BEGIN

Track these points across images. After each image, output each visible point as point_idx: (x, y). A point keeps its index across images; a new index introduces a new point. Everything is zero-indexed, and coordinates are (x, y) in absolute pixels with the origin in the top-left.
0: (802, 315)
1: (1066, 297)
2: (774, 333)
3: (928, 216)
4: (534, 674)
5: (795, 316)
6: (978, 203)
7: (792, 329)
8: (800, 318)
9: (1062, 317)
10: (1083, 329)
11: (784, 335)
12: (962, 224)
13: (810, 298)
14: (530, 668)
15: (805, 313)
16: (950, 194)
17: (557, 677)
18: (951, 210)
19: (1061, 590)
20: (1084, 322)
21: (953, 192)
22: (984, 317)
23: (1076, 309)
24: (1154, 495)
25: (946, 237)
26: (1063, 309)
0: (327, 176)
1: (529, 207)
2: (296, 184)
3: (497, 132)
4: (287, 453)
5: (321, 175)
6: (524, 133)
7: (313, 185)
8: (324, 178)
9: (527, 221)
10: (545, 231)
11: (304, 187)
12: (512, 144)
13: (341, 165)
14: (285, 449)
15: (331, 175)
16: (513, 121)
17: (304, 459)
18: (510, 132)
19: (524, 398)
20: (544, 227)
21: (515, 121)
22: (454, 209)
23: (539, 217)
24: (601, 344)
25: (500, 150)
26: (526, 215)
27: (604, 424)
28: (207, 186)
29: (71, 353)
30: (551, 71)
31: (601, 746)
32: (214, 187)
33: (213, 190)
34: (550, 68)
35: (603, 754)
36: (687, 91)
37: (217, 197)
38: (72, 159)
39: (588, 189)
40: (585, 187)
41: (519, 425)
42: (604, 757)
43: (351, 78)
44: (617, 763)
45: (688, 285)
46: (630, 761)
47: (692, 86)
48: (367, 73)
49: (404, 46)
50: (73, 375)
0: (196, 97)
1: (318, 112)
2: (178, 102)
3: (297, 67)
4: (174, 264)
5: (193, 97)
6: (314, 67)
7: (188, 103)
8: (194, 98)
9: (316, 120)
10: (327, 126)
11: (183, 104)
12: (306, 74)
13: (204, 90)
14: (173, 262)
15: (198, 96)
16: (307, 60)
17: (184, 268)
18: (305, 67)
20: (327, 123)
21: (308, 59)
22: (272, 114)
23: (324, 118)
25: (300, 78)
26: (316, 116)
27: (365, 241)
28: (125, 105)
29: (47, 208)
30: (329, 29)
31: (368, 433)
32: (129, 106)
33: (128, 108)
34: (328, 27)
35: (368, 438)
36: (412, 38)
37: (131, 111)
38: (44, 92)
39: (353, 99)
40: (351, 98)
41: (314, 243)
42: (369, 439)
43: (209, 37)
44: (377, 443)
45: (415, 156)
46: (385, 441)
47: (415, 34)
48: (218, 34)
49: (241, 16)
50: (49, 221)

END

[Task prompt] Please give all of the data above as a JSON list of strings, one string per line, with blank lines left out.

[Written response]
[
  "Track these points across images. After each image, output each visible point as point_idx: (x, y). A point keeps its index across images; a new index introduces a new point. Everything is zero-indexed, and coordinates are (x, y) in absolute pixels with the origin in the top-left.",
  "0: (802, 315)",
  "1: (1066, 297)",
  "2: (774, 333)",
  "3: (928, 216)",
  "4: (534, 674)",
  "5: (795, 316)",
  "6: (978, 203)",
  "7: (792, 329)",
  "8: (800, 318)",
  "9: (1062, 317)",
  "10: (1083, 329)",
  "11: (784, 335)",
  "12: (962, 224)",
  "13: (810, 298)",
  "14: (530, 668)",
  "15: (805, 313)",
  "16: (950, 194)",
  "17: (557, 677)",
  "18: (951, 210)",
  "19: (1061, 590)",
  "20: (1084, 322)",
  "21: (953, 192)",
  "22: (984, 317)",
  "23: (1076, 309)",
  "24: (1154, 495)",
  "25: (946, 237)",
  "26: (1063, 309)",
  "0: (327, 176)",
  "1: (529, 207)",
  "2: (296, 184)",
  "3: (497, 132)",
  "4: (287, 453)",
  "5: (321, 175)",
  "6: (524, 133)",
  "7: (313, 185)",
  "8: (324, 178)",
  "9: (527, 221)",
  "10: (545, 231)",
  "11: (304, 187)",
  "12: (512, 144)",
  "13: (341, 165)",
  "14: (285, 449)",
  "15: (331, 175)",
  "16: (513, 121)",
  "17: (304, 459)",
  "18: (510, 132)",
  "19: (524, 398)",
  "20: (544, 227)",
  "21: (515, 121)",
  "22: (454, 209)",
  "23: (539, 217)",
  "24: (601, 344)",
  "25: (500, 150)",
  "26: (526, 215)",
  "27: (604, 424)",
  "28: (207, 186)",
  "29: (71, 353)",
  "30: (551, 71)",
  "31: (601, 746)",
  "32: (214, 187)",
  "33: (213, 190)",
  "34: (550, 68)",
  "35: (603, 754)",
  "36: (687, 91)",
  "37: (217, 197)",
  "38: (72, 159)",
  "39: (588, 189)",
  "40: (585, 187)",
  "41: (519, 425)",
  "42: (604, 757)",
  "43: (351, 78)",
  "44: (617, 763)",
  "45: (688, 285)",
  "46: (630, 761)",
  "47: (692, 86)",
  "48: (367, 73)",
  "49: (404, 46)",
  "50: (73, 375)",
  "0: (196, 97)",
  "1: (318, 112)",
  "2: (178, 102)",
  "3: (297, 67)",
  "4: (174, 264)",
  "5: (193, 97)",
  "6: (314, 67)",
  "7: (188, 103)",
  "8: (194, 98)",
  "9: (316, 120)",
  "10: (327, 126)",
  "11: (183, 104)",
  "12: (306, 74)",
  "13: (204, 90)",
  "14: (173, 262)",
  "15: (198, 96)",
  "16: (307, 60)",
  "17: (184, 268)",
  "18: (305, 67)",
  "20: (327, 123)",
  "21: (308, 59)",
  "22: (272, 114)",
  "23: (324, 118)",
  "25: (300, 78)",
  "26: (316, 116)",
  "27: (365, 241)",
  "28: (125, 105)",
  "29: (47, 208)",
  "30: (329, 29)",
  "31: (368, 433)",
  "32: (129, 106)",
  "33: (128, 108)",
  "34: (328, 27)",
  "35: (368, 438)",
  "36: (412, 38)",
  "37: (131, 111)",
  "38: (44, 92)",
  "39: (353, 99)",
  "40: (351, 98)",
  "41: (314, 243)",
  "42: (369, 439)",
  "43: (209, 37)",
  "44: (377, 443)",
  "45: (415, 156)",
  "46: (385, 441)",
  "47: (415, 34)",
  "48: (218, 34)",
  "49: (241, 16)",
  "50: (49, 221)"
]